TO DO: Would you retype exactly the lines below, starting with the one that has "Population-based Health Interventions, Non-communicable" and going on through the one that has "wind_speed_gust, 02:00: 2.653 -> 2", with no pictures and nothing else?

RECORDS SHOWN:
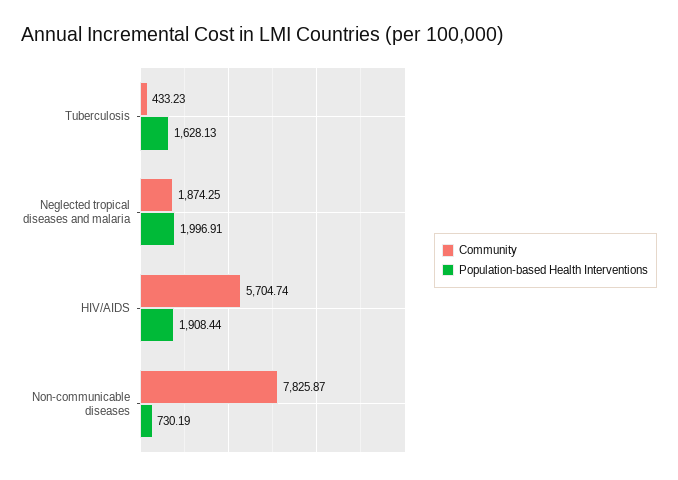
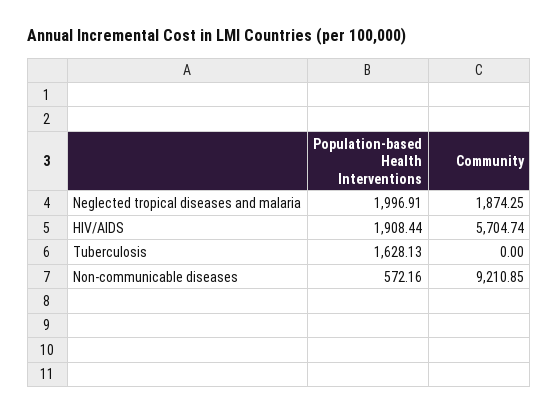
Community, Tuberculosis: 433.23 -> 0
Community, Non-communicable diseases: 7825.87 -> 9210.85
Population-based Health Interventions, Non-communicable diseases: 730.19 -> 572.16

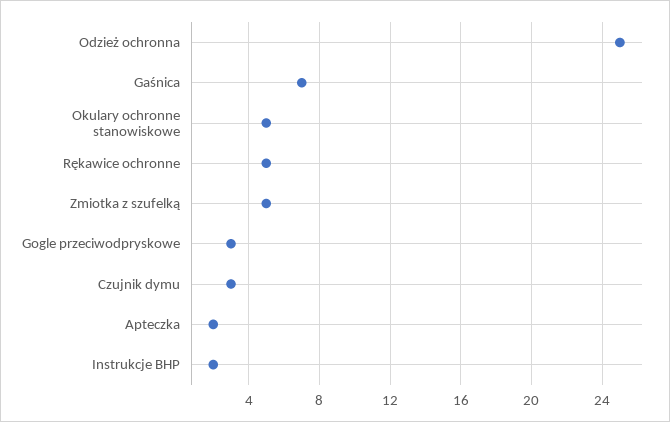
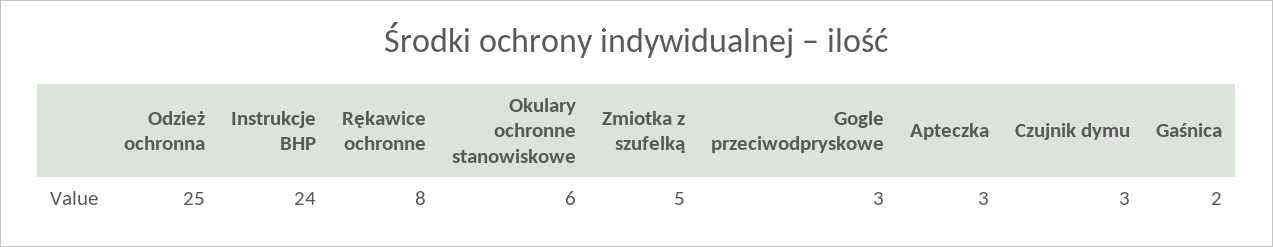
Gaśnica: 7 -> 2
Okulary ochronne stanowiskowe: 5 -> 6
Rękawice ochronne: 5 -> 8
Apteczka: 2 -> 3
Instrukcje BHP: 2 -> 24

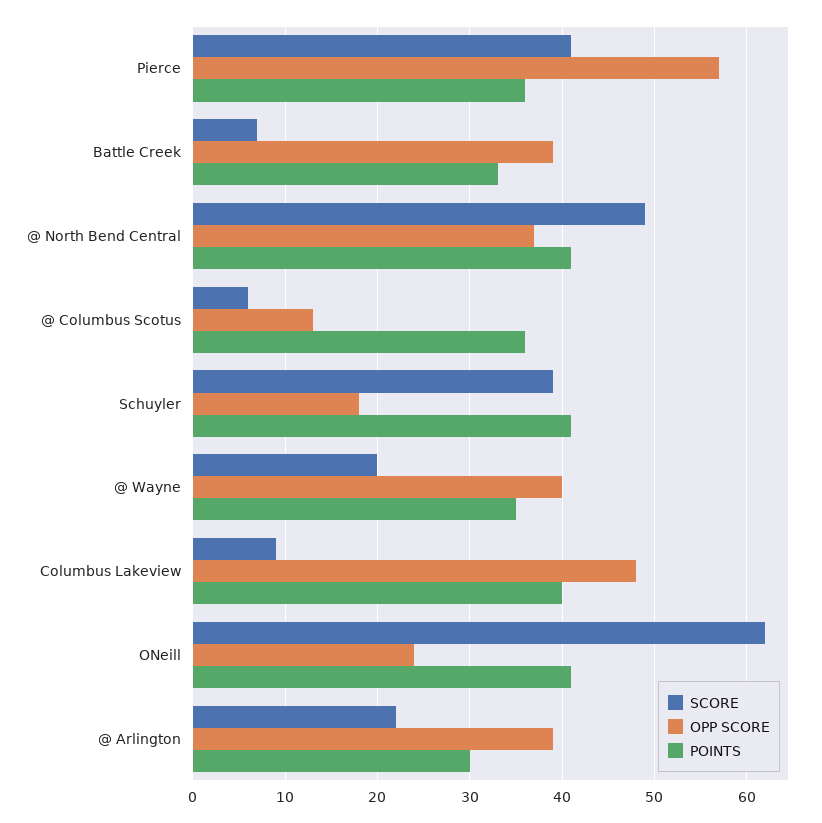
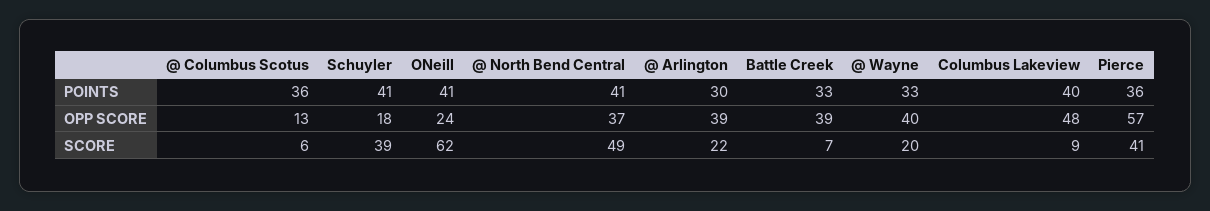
POINTS, @ Wayne: 35 -> 33

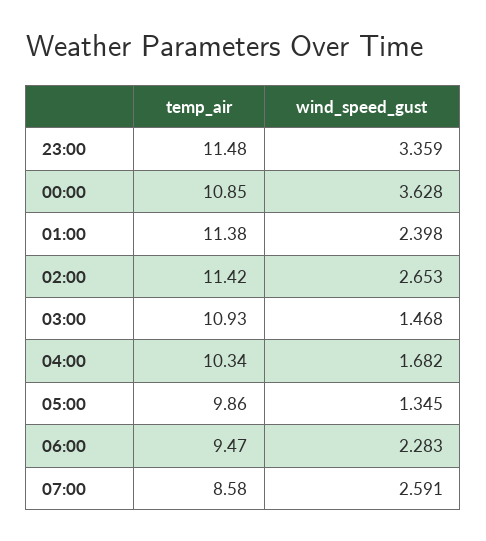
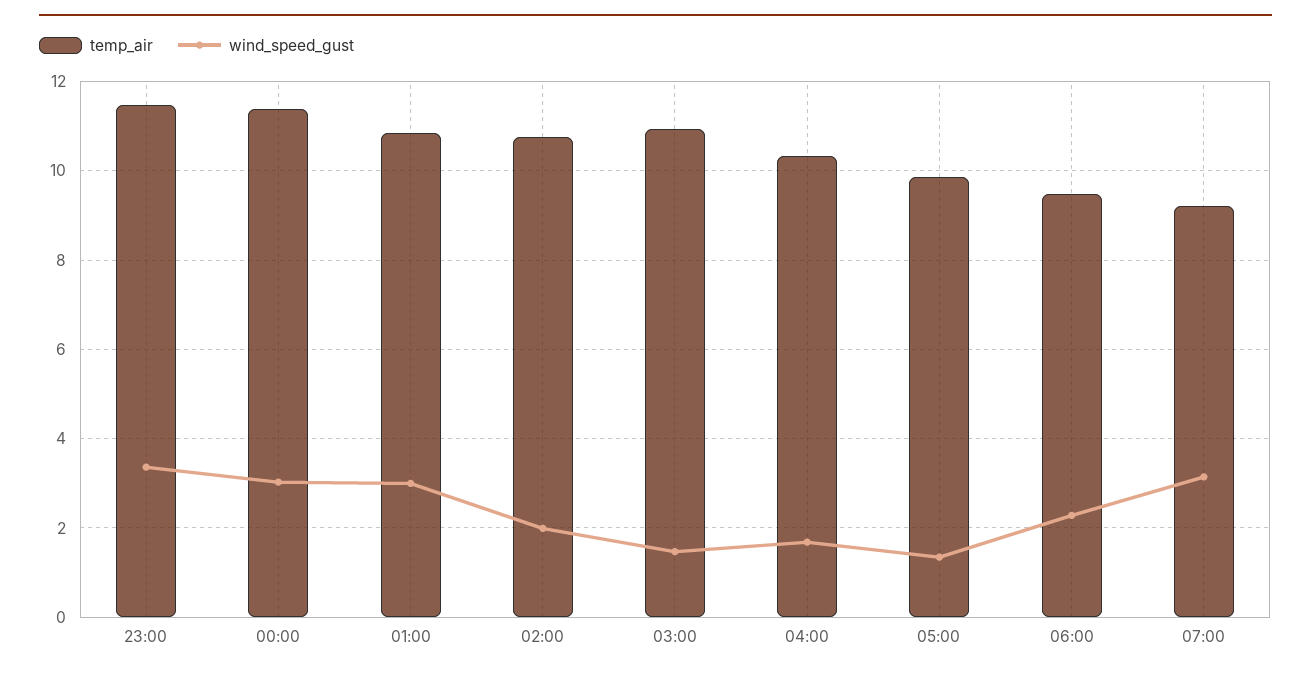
temp_air, 00:00: 10.85 -> 11.4
wind_speed_gust, 00:00: 3.628 -> 3
temp_air, 01:00: 11.38 -> 10.8
wind_speed_gust, 01:00: 2.398 -> 3
temp_air, 02:00: 11.42 -> 10.8
wind_speed_gust, 02:00: 2.653 -> 2
temp_air, 07:00: 8.58 -> 9.2
wind_speed_gust, 07:00: 2.591 -> 3.2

RESPONSE AREA:
Population-based Health Interventions, Non-communicable diseases: 730.19 -> 572.16

Gaśnica: 7 -> 2
Okulary ochronne stanowiskowe: 5 -> 6
Rękawice ochronne: 5 -> 8
Apteczka: 2 -> 3
Instrukcje BHP: 2 -> 24

POINTS, @ Wayne: 35 -> 33

temp_air, 00:00: 10.85 -> 11.4
wind_speed_gust, 00:00: 3.628 -> 3
temp_air, 01:00: 11.38 -> 10.8
wind_speed_gust, 01:00: 2.398 -> 3
temp_air, 02:00: 11.42 -> 10.8
wind_speed_gust, 02:00: 2.653 -> 2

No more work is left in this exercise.